If you believe there really is no time for political mistakes on some crucial issue — climate change, say, or the threat of nuclear annihilation — then why should you accept a leader you did not vote for, or endorse an election result you disagree with? Jonathan White, a political sociologist at the London School of Economics, has written a short book about a coming crisis that democratic politics, he argues, cannot possibly accommodate: the world’s most technologically advanced democracies are losing their faith in the future.
This is not a new thought. In her 2007 book The Shock Doctrine Naomi Klein predicted how governments geared to crisis management would turn ever more dictatorial as their citizens grew ever more distracted and malleable. In the Long Run White is less alarmist but more pessimistic, showing how liberal democracy blossoms, matures, and ultimately shrivels through the way it imagines its own future. Can it survive in the world where high-school students are saying things like ‘I don’t understand why I should be in school if the world is burning’?
A broken constitution, an electorate that’s ignorant or misguided, institutions that are moribund and full of the same old faces, year after year — these are not nearly the serious problems for democracy they appear to be, says White: none of them undermines the ideal, so long as we believe that there’s a process of self-correction going on.
Democracy is predicated on an idea of improvability. It is, says White, “a future-oriented form, always necessarily unfinished”. The health of a democracy lies not in what it thinks of itself now, but in what hopes it has for its future. A few pages on France’s Third Republic — a democratic experiment that, from latter part of the 19th century to the first decades of the 20th, lurched through countless crises and 103 separate cabinets to become the parliamentary triumph of its age — would have made a wonderful digression here, but this is not White’s method. In the Long Run relies more on pithy argument than on historical colour, offering us an exhilarating if sometimes dizzingly abstract historical fly-through of the democratic experiment.
Democracy arose as an idea in the Enlightenment, via the evolution of literary Utopias. White pays special attention to Louis-Sébastien Mercier’s 1771 novel The Year 2440: A Dream if Ever There Was One, for dreaming up institutions that are not just someone’s good idea, but actual extensions of the people’s will.
Operating increasingly industrialised democracies over the course of the 19th century created levels of technocratic management that inevitably got in the way of the popular will. When that process came to a crisis in the early years of the 20th century, much of Europe faced a choice between command-and-control totalitarianism, and beserk fascist populism.

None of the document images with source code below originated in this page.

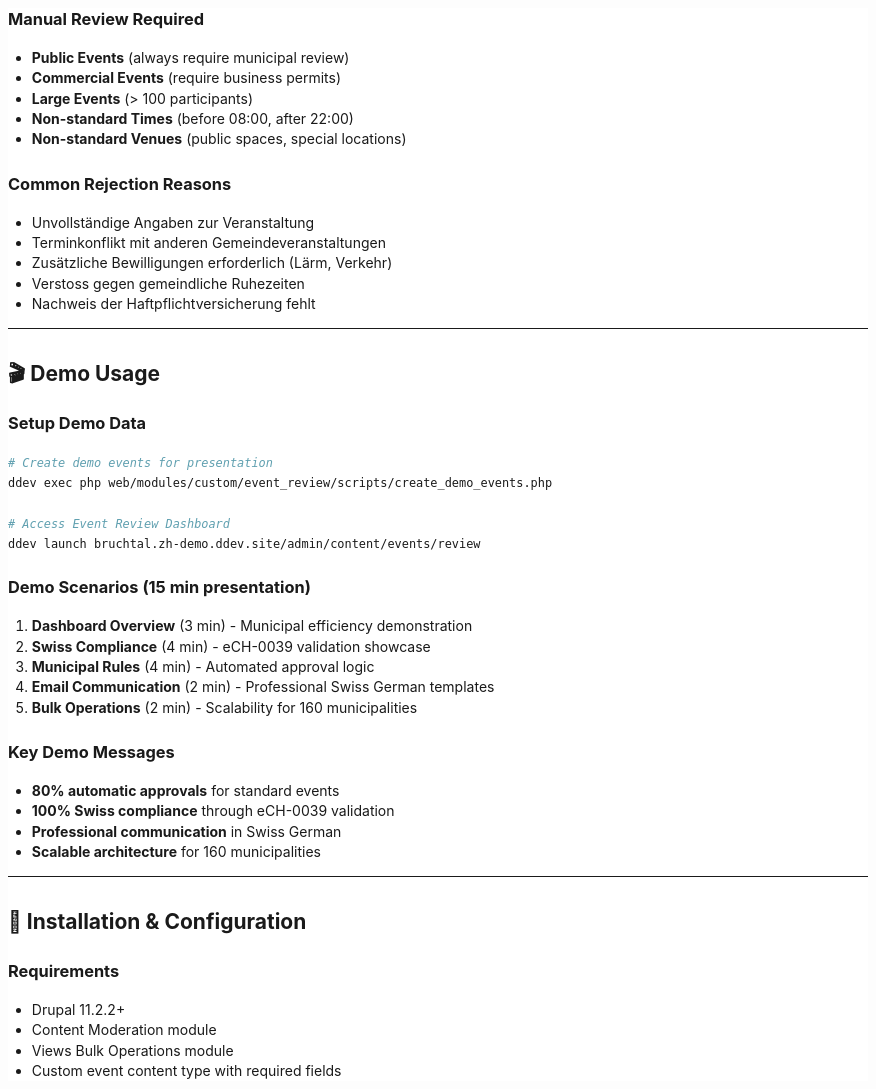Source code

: ### Manual Review Required
- **Public Events** (always require municipal review)
- **Commercial Events** (require business permits)
- **Large Events** (> 100 participants)
- **Non-standard Times** (before 08:00, after 22:00)
- **Non-standard Venues** (public spaces, special locations)

### Common Rejection Reasons
- Unvollständige Angaben zur Veranstaltung
- Terminkonflikt mit anderen Gemeindeveranstaltungen  
- Zusätzliche Bewilligungen erforderlich (Lärm, Verkehr)
- Verstoss gegen gemeindliche Ruhezeiten
- Nachweis der Haftpflichtversicherung fehlt

---

## 🎬 Demo Usage

### Setup Demo Data
```bash
# Create demo events for presentation
ddev exec php web/modules/custom/event_review/scripts/create_demo_events.php

# Access Event Review Dashboard
ddev launch bruchtal.zh-demo.ddev.site/admin/content/events/review
```

### Demo Scenarios (15 min presentation)
1. **Dashboard Overview** (3 min) - Municipal efficiency demonstration
2. **Swiss Compliance** (4 min) - eCH-0039 validation showcase  
3. **Municipal Rules** (4 min) - Automated approval logic
4. **Email Communication** (2 min) - Professional Swiss German templates
5. **Bulk Operations** (2 min) - Scalability for 160 municipalities

### Key Demo Messages
- **80% automatic approvals** for standard events
- **100% Swiss compliance** through eCH-0039 validation
- **Professional communication** in Swiss German
- **Scalable architecture** for 160 municipalities

---

## 🔧 Installation & Configuration

### Requirements
- Drupal 11.2.2+
- Content Moderation module
- Views Bulk Operations module
- Custom event content type with required fields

And then fascism, in its determination to remain responsive and intuitive to the people’s will, evolved into Nazism, “an ideology that was always seeking to shrug itself off,” White remarks; “an -ism that could affirm nothing stable, even about itself”. Its disastrous legacy spurred post-war efforts to constrain the future once more, “subordinating politics to economics in the name of stability.” With this insightful flourish, the reader is sent reeling into the maw of the Cold War decades, which turned politics into a science and turned our tomorrows into classifiable resources and tools of competitive advantage.
White writes well about 20th-century ideologies and their endlessly postponed utopias. The blandishments of Stalin and Mao and other socialist dictators hardly need glossing. Mind you, capitalism itself is just as anchored in the notion of jam tomorrow: what else but a faith in the infinitely improvable future could have us replacing our perfectly serviceable smartphones, year after year after year?
And so to the present: has runaway consumerism now brought us to the brink of annihilation, as the Greta Thunbergs of this world claim? For White’s purposes here, the truth of this claim matters less than its effect. Given climate change, spiralling inequality, and the spectres of AI-driven obsolescence, worsening pandemics and even nuclear annihilation, who really believes tomorrow will look anything like today?
How might democracy survive its own obsession with catastrophe? It is essential, White says, “not to lose sight of the more distant horizons on which progressive interventions depend.” But this is less a serious solution, more an act of denial. White may not want to grasp the nettle, but his readers surely will: by his logic (and it seems ungainsayable), the longer the present moment lasts, the worse it’ll be for democracy. He may not have meant this, but White has written a very frightening book.